In the 50th anniversary of Cole Porter's death, celebrated conductor John Wilson thinks it's high time to celebrate this great composer of the first half of the 20th century. Wilson's new album - Cole Porter in Hollywood - and live tour will focus on Porter's Hollywood greats and he hopes to bring the music to a new audience.
The John Wilson Orchestra has been together 20 years now, but came to fame in 2009 when he recreated the original orchestrations of the great MGM musicals from scratch after they were destroyed by the studio.
For Wilson this was a labour of love and something that had to be done.
"Those orchestrations are the most pure and sympathetic settings of those songs and more importantly a lot of those songs they are the first orchestrations of those songs," he explains. "The film orchestration of High Society represents the composer's and orchestrator's first final intention.
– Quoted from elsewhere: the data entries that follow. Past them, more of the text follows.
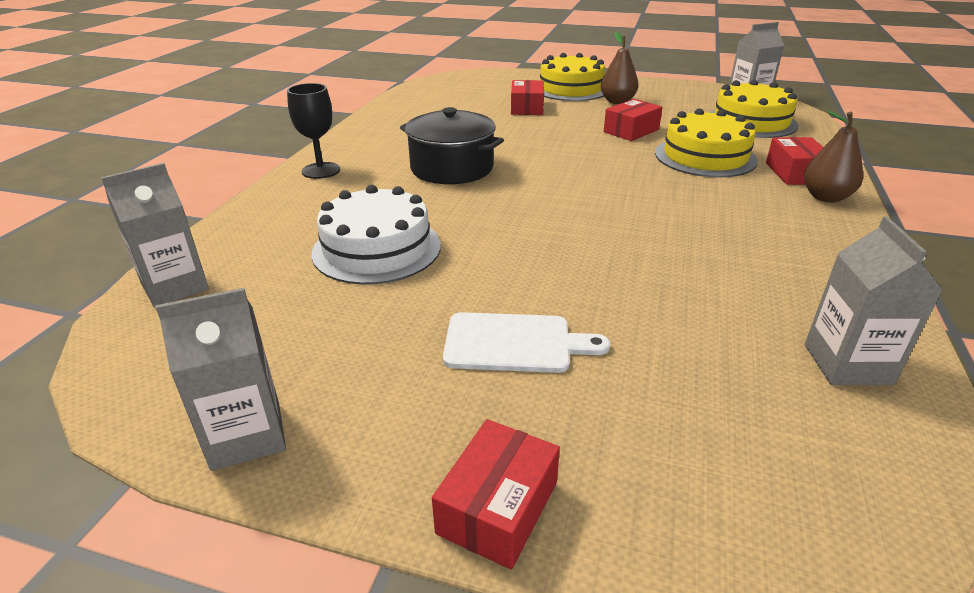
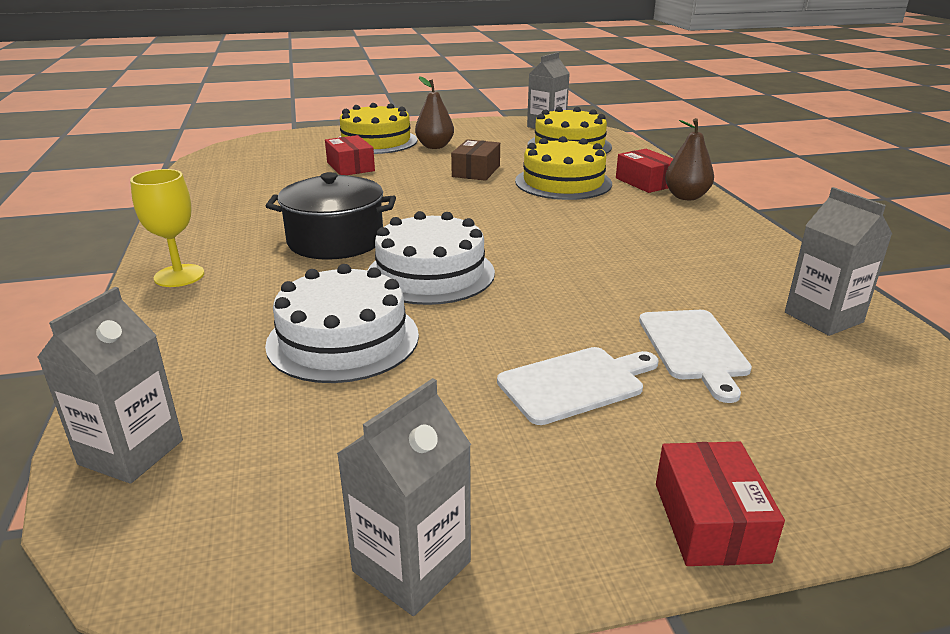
camera: 30 degrees left, 5 degrees down
(321, 170) = (179, 276): black goblet -> yellow goblet
(496, 213) = (430, 273): none -> white cake
(631, 131) = (476, 171): red box -> brown box
(661, 348) = (694, 348): none -> white cutting board

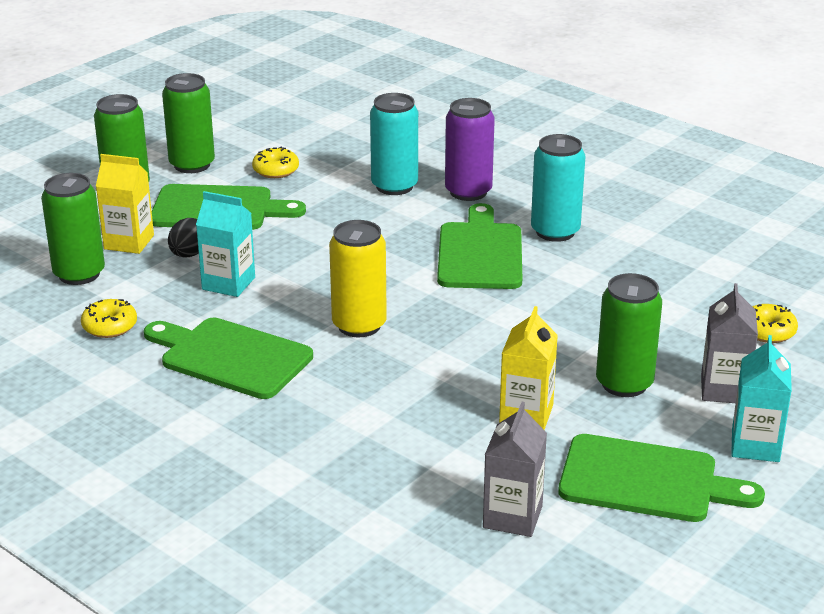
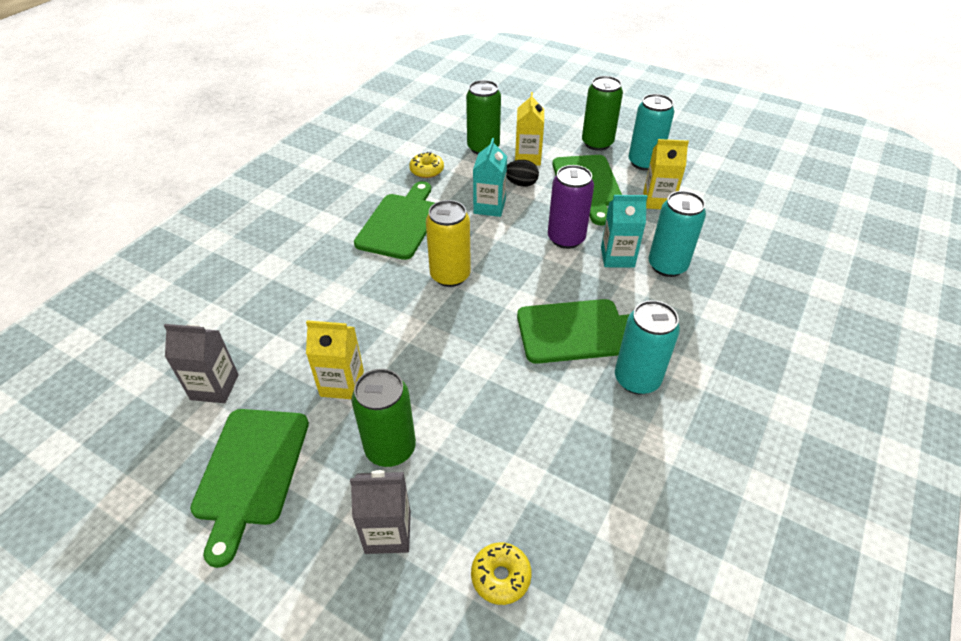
camera: 80 degrees right, 15 degrees up
(192, 165) = (644, 163): green can -> turquoise can
(276, 170) = (658, 201): yellow donut -> yellow carton
(468, 192) = (681, 312): purple can -> purple can (566, 238)
(755, 445) = (297, 561): turquoise carton -> turquoise carton (617, 257)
They have to be restored because any other versions of them is going to be slightly phony."
Wilson's work has focused on the great musicals of the first half of the 20th century, but what is it about that period that so appeals?
"The musical material is cut from a very high grade cloth," he says. "The great theatre composers of the first half of the last century were supremely gifted and completely uncompromising. You could play a Harold Arlen or a Richard Rodgers tune on the piano without any embellishment or any orchestration and it's just inherently quality."
So is the great age of the film musical no more?
"The studio system's not there any more," he says. "You had people doing the same thing every day of their lives for 30 years, so by the time you get to the 1950s you've got a conveyor belt of expertise. All the talent was in one place. The facilities were there to keep the talent there so everybody got really good at what they were doing and of course they had time to perfect everything so you're not going to see that again."
His Proms shows have become one of the hottest tickets each summer - and for Wilson, performing there has been a special experience.
"Performing at the Proms is like entering the kingdom of heaven because it's the greatest audience in the world," he declares. "I mean, there is rapt concentration: there is no audience like them."
He says going on tour is one of the highlights of his year, and he's expecting a mixed crowd at the shows.
"It's a combination of people who remember the material first time round, older people who are nostalgic about it, people of all ages who've seen it on the telly and younger people who are getting into musicals through Glee."
Although he claims not to be an expert on modern musicals ("I'm a conductor with an enthusiasm for songs!") he is a fan of one very special living composer.
"I have got boundless admiration for Stephen Sondheim because i think he's one of those composers who can write startingly original music and the music he writes could not have been written by anybody else."
He's even had dinner with Sondheim more than once, so could we see a John Wilson-Sondheim collaboration one day?
"I'd love to conduct one of his pieces. I've been asked to conduct some of his operatic pieces - Sweeney Todd - but I've never been free."
Intriguing - so if the timing works, could he conduct a Sweeney Todd?
"I'd love to - it's a masterpiece."
Cole Porter in Hollywood is released on Warner Records on October 6. The John Wilson Orchestra is touring the album from November 9, finishing at the Royal Albert Hall on November 25.